Tapiwanashe Mangwiro
Senior Business Reporter
THE Supreme Court has granted the Competition and Tariff Commission (CTC) its appeal against a High Court judgment endorsing the merger between Innscor Africa Limited subsidiaries Profeeds and Ashram Investments.
The High Court had approved the merger, following an appeal lodged by Ashram Investments, determining that the transaction was in the public interest, as it created new jobs and expanded the merged businesses.
In a judgment delivered on October 3, 2024, Supreme Court judge Justice Tendai Uchena, overturned the lower court’s decision, citing the potential long-term risks of monopolistic tendencies.
Innscor Africa, wholly owns Ashram Investments, which separately acquired 49 percent stakes in Profeeds, a stock feed manufacturer and Produtrade, a property holding company leasing facilities to Profeeds.
The transactions were consummated in 2015 but only notified to CTC in 2019, nearly four years later, after the companies’ new legal counsel advised the parties of their obligations under the Competition Act.
CTC had, however, initially prohibited an earlier transaction in which Ashram sought to acquire an even bigger stake in Profeeds, which would have seen it take a controlling interest in Profeeds, citing risks of market concentration.
The regulator argued that the combined influence of Profeeds and National Foods, an Innscor associate, would lead to a dominant position in the stock feed market by the Zimbabwe Stock Exchange-listed conglomerate.
Additionally, the CTC imposed a $40,5 million (Zimbabwe dollars) penalty on Innscor for failing to notify the regulator about the merger within the prescribed period.
The respondents, led by Ashram Investments, appealed to the High Court against the regulator’s determination, with the latter approving the transaction citing that the deal was in the public interest.
The High Court noted that Profeeds had expanded from 19 to 40 retail outlets post the merger, creating jobs and increasing economic activity in the country.
It also reduced the penalty to a mere caution and discharge, reasoning that the merger had benefited the economy and that Innscor’s subsidiaries should not bear collective punishment.

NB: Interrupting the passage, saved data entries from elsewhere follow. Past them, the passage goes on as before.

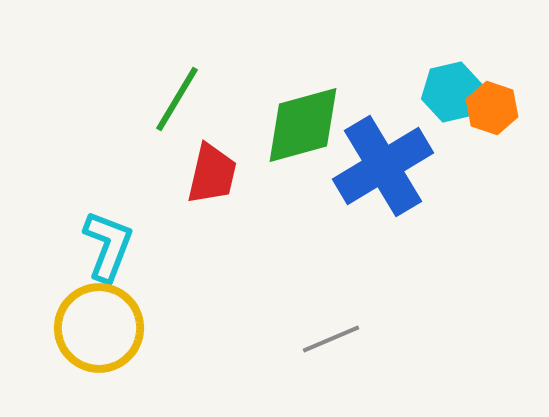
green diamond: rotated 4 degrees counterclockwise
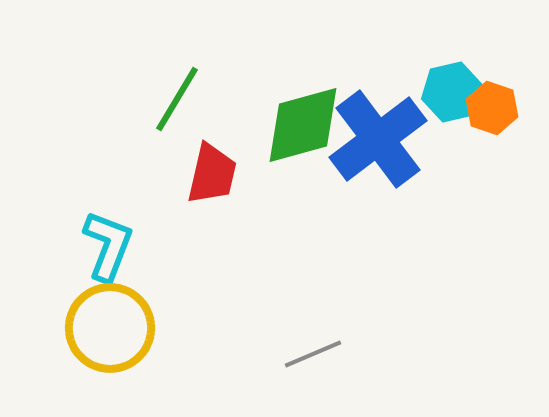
blue cross: moved 5 px left, 27 px up; rotated 6 degrees counterclockwise
yellow circle: moved 11 px right
gray line: moved 18 px left, 15 px down
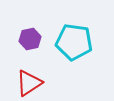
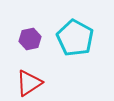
cyan pentagon: moved 1 px right, 4 px up; rotated 21 degrees clockwise
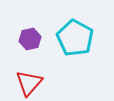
red triangle: rotated 16 degrees counterclockwise
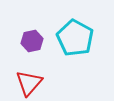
purple hexagon: moved 2 px right, 2 px down
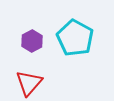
purple hexagon: rotated 15 degrees counterclockwise
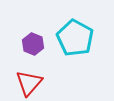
purple hexagon: moved 1 px right, 3 px down; rotated 10 degrees counterclockwise
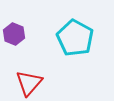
purple hexagon: moved 19 px left, 10 px up
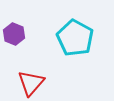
red triangle: moved 2 px right
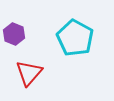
red triangle: moved 2 px left, 10 px up
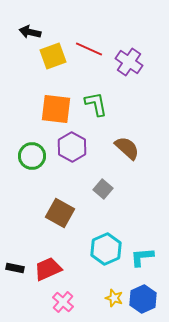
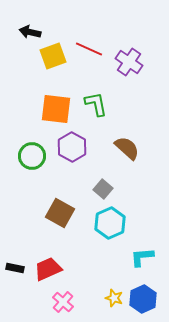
cyan hexagon: moved 4 px right, 26 px up
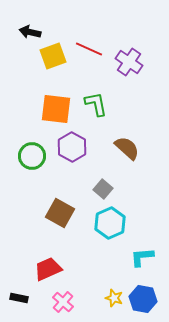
black rectangle: moved 4 px right, 30 px down
blue hexagon: rotated 24 degrees counterclockwise
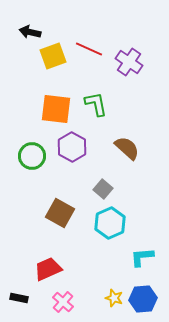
blue hexagon: rotated 16 degrees counterclockwise
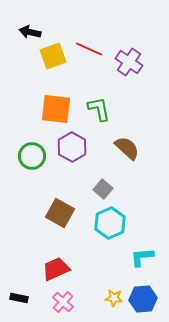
green L-shape: moved 3 px right, 5 px down
red trapezoid: moved 8 px right
yellow star: rotated 12 degrees counterclockwise
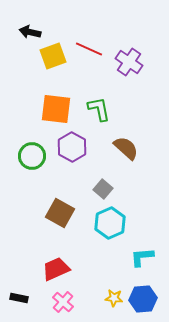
brown semicircle: moved 1 px left
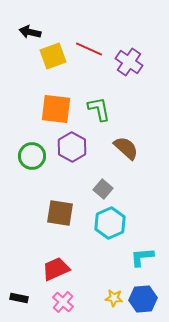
brown square: rotated 20 degrees counterclockwise
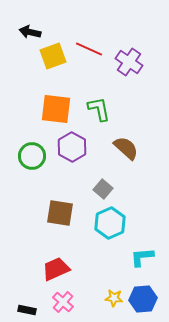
black rectangle: moved 8 px right, 12 px down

However, the Supreme Court found significant flaws in the High Court’s reasoning.
Justice Uchena underscored the need to consider long-term effects.
“Monopolistic tendencies must be carefully assessed because they may initially appear favourable, but in the long run, they may control even the economy of a country by producing highly priced goods or substandard goods sold at high prices,” he said.

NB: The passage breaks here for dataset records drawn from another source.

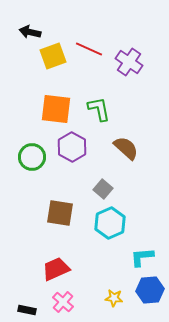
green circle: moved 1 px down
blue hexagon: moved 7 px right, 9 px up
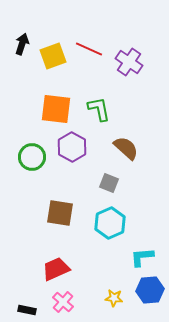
black arrow: moved 8 px left, 12 px down; rotated 95 degrees clockwise
gray square: moved 6 px right, 6 px up; rotated 18 degrees counterclockwise
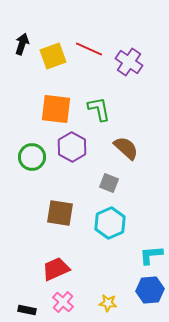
cyan L-shape: moved 9 px right, 2 px up
yellow star: moved 6 px left, 5 px down
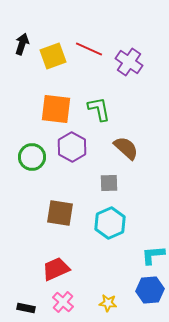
gray square: rotated 24 degrees counterclockwise
cyan L-shape: moved 2 px right
black rectangle: moved 1 px left, 2 px up
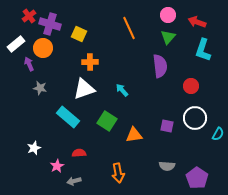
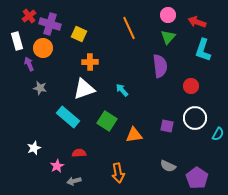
white rectangle: moved 1 px right, 3 px up; rotated 66 degrees counterclockwise
gray semicircle: moved 1 px right; rotated 21 degrees clockwise
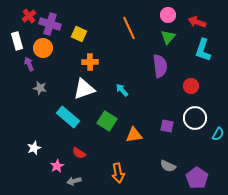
red semicircle: rotated 144 degrees counterclockwise
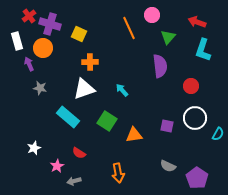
pink circle: moved 16 px left
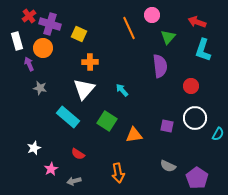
white triangle: rotated 30 degrees counterclockwise
red semicircle: moved 1 px left, 1 px down
pink star: moved 6 px left, 3 px down
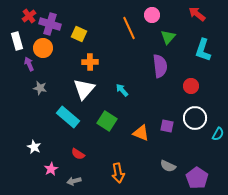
red arrow: moved 8 px up; rotated 18 degrees clockwise
orange triangle: moved 7 px right, 2 px up; rotated 30 degrees clockwise
white star: moved 1 px up; rotated 24 degrees counterclockwise
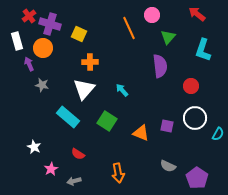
gray star: moved 2 px right, 3 px up
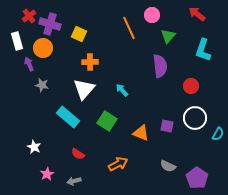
green triangle: moved 1 px up
pink star: moved 4 px left, 5 px down
orange arrow: moved 9 px up; rotated 108 degrees counterclockwise
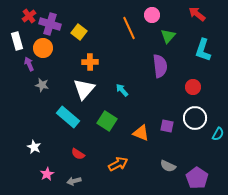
yellow square: moved 2 px up; rotated 14 degrees clockwise
red circle: moved 2 px right, 1 px down
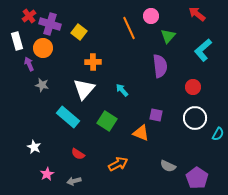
pink circle: moved 1 px left, 1 px down
cyan L-shape: rotated 30 degrees clockwise
orange cross: moved 3 px right
purple square: moved 11 px left, 11 px up
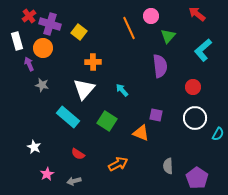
gray semicircle: rotated 63 degrees clockwise
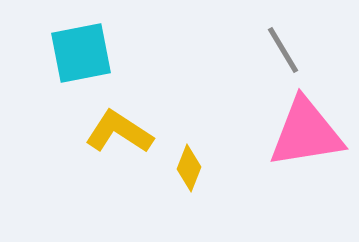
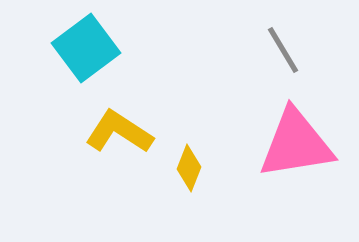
cyan square: moved 5 px right, 5 px up; rotated 26 degrees counterclockwise
pink triangle: moved 10 px left, 11 px down
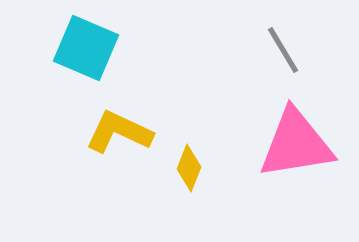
cyan square: rotated 30 degrees counterclockwise
yellow L-shape: rotated 8 degrees counterclockwise
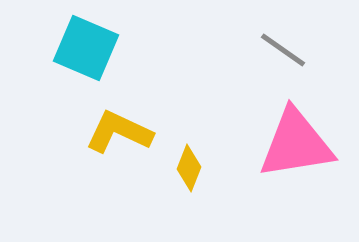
gray line: rotated 24 degrees counterclockwise
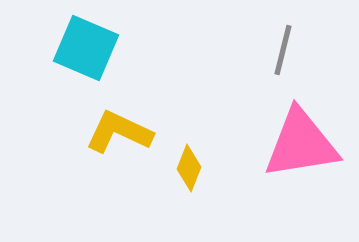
gray line: rotated 69 degrees clockwise
pink triangle: moved 5 px right
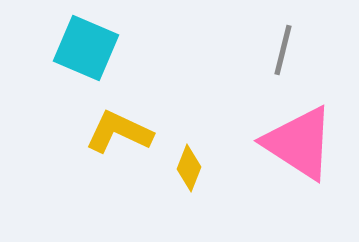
pink triangle: moved 2 px left, 1 px up; rotated 42 degrees clockwise
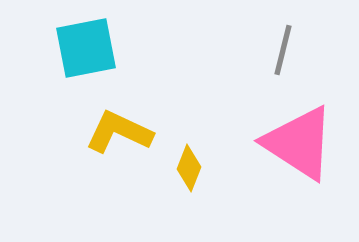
cyan square: rotated 34 degrees counterclockwise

The Supreme Court criticised the High Court for focusing narrowly on short-term economic benefits while neglecting the merger’s potential to create a monopoly.

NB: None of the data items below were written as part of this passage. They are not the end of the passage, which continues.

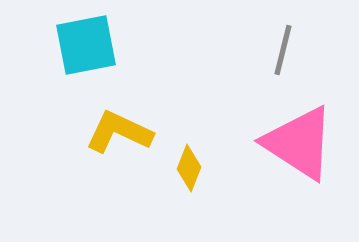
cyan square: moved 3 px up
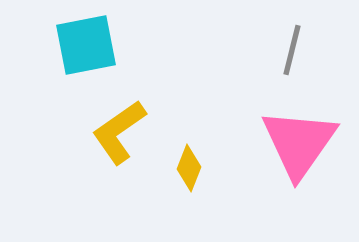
gray line: moved 9 px right
yellow L-shape: rotated 60 degrees counterclockwise
pink triangle: rotated 32 degrees clockwise
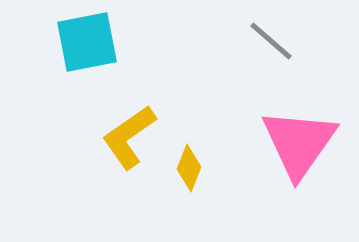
cyan square: moved 1 px right, 3 px up
gray line: moved 21 px left, 9 px up; rotated 63 degrees counterclockwise
yellow L-shape: moved 10 px right, 5 px down
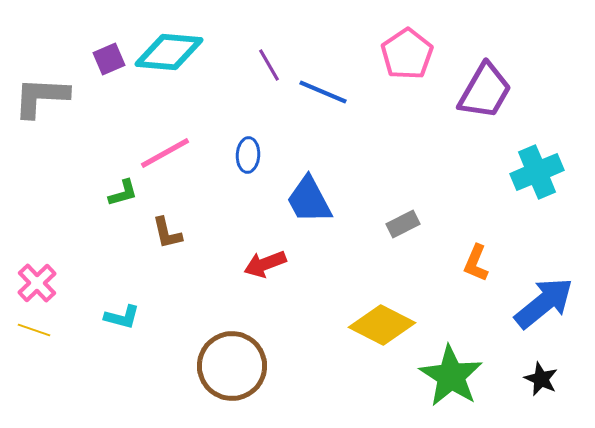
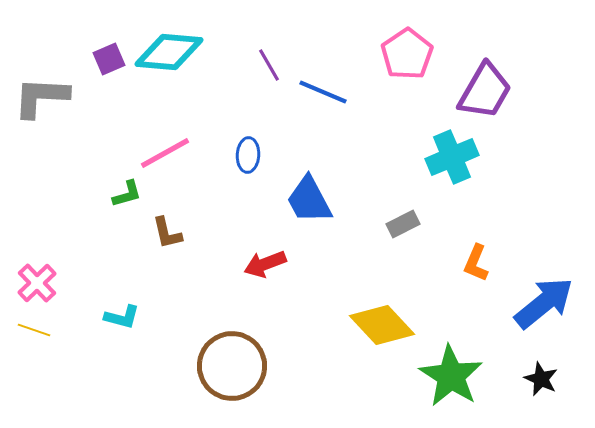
cyan cross: moved 85 px left, 15 px up
green L-shape: moved 4 px right, 1 px down
yellow diamond: rotated 20 degrees clockwise
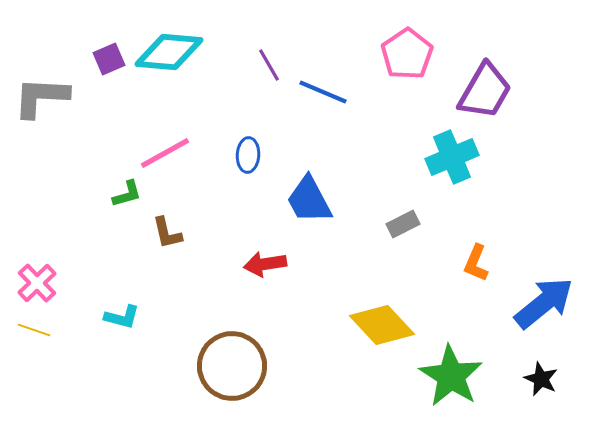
red arrow: rotated 12 degrees clockwise
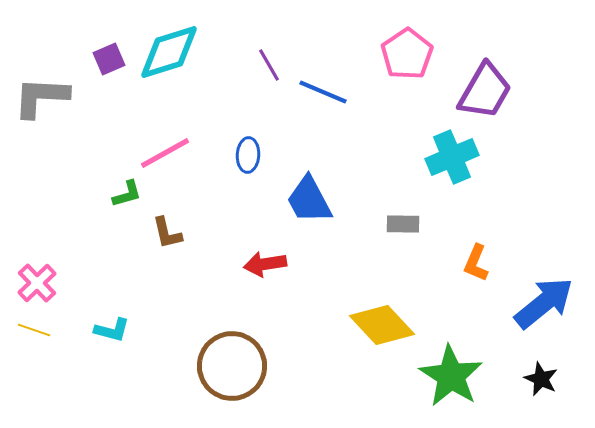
cyan diamond: rotated 22 degrees counterclockwise
gray rectangle: rotated 28 degrees clockwise
cyan L-shape: moved 10 px left, 13 px down
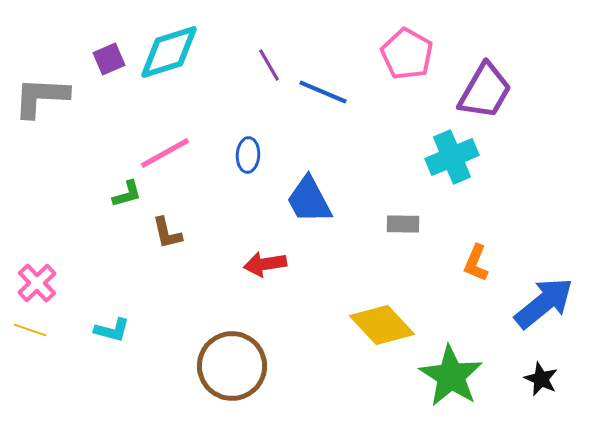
pink pentagon: rotated 9 degrees counterclockwise
yellow line: moved 4 px left
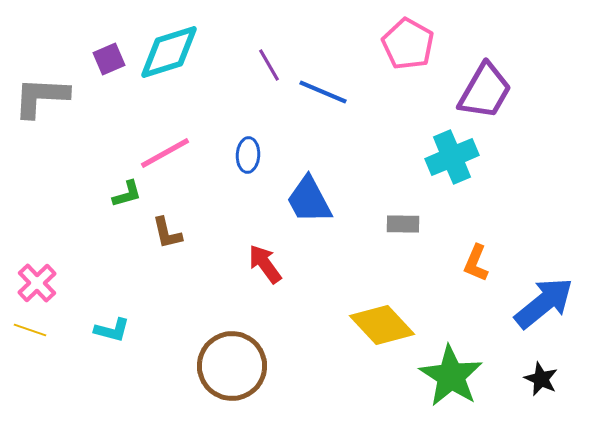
pink pentagon: moved 1 px right, 10 px up
red arrow: rotated 63 degrees clockwise
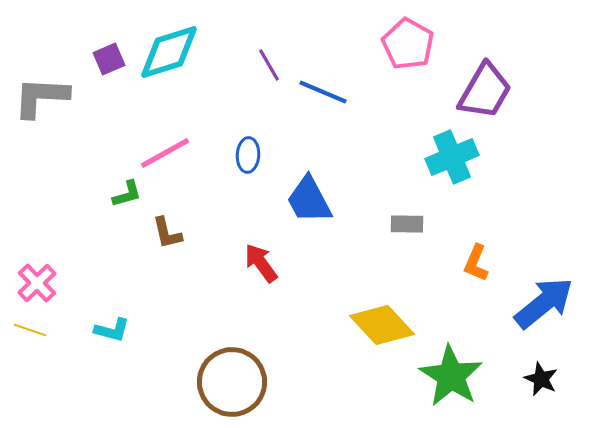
gray rectangle: moved 4 px right
red arrow: moved 4 px left, 1 px up
brown circle: moved 16 px down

The judgment highlighted that Innscor’s ownership of Profeeds and National Foods concentrated industrial power in two of the largest stock feed producers, raising the risk of anti-competitive practices.
Justice Uchena further noted that Innscor had a history of non-compliance with competition law, referencing its previous failure to notify mergers in 2013 and 2018.
The Court emphasised that this pattern of behaviour demonstrated a disregard for regulatory oversight, which should have been a critical factor in assessing the merger’s public interest implications.
The Supreme Court reinstated the CTC’s prohibition of the merger and upheld the $40,5 million (ZWL) penalty.
Justice Uchena stressed the importance of adhering to statutory obligations, noting that the CTC’s mandate is to protect public welfare by regulating mergers that could harm market competition.
“Competition policy is formulated to encourage, improve, and protect the competition process for the benefit of consumers through monitoring and regulating business conduct that is actually or potentially anti-competitive,” Justice Uchena said.
The higher court clarified that penalties under the Competition Act must be determined based on all seven statutory factors, including the nature and gravity of the contravention, the level of profit derived, and prior violations.
As a result, the Court found that the High Court had erred by considering only three factors, leading to an inadequate penalty.
This ruling aligns Zimbabwe with global trends in competition enforcement. The Supreme Court referenced international precedents, including the 1911 Standard Oil case in the United States and a 2022 decision by the COMESA Competition Commission, which blocked a merger in the paint industry to prevent undue market power.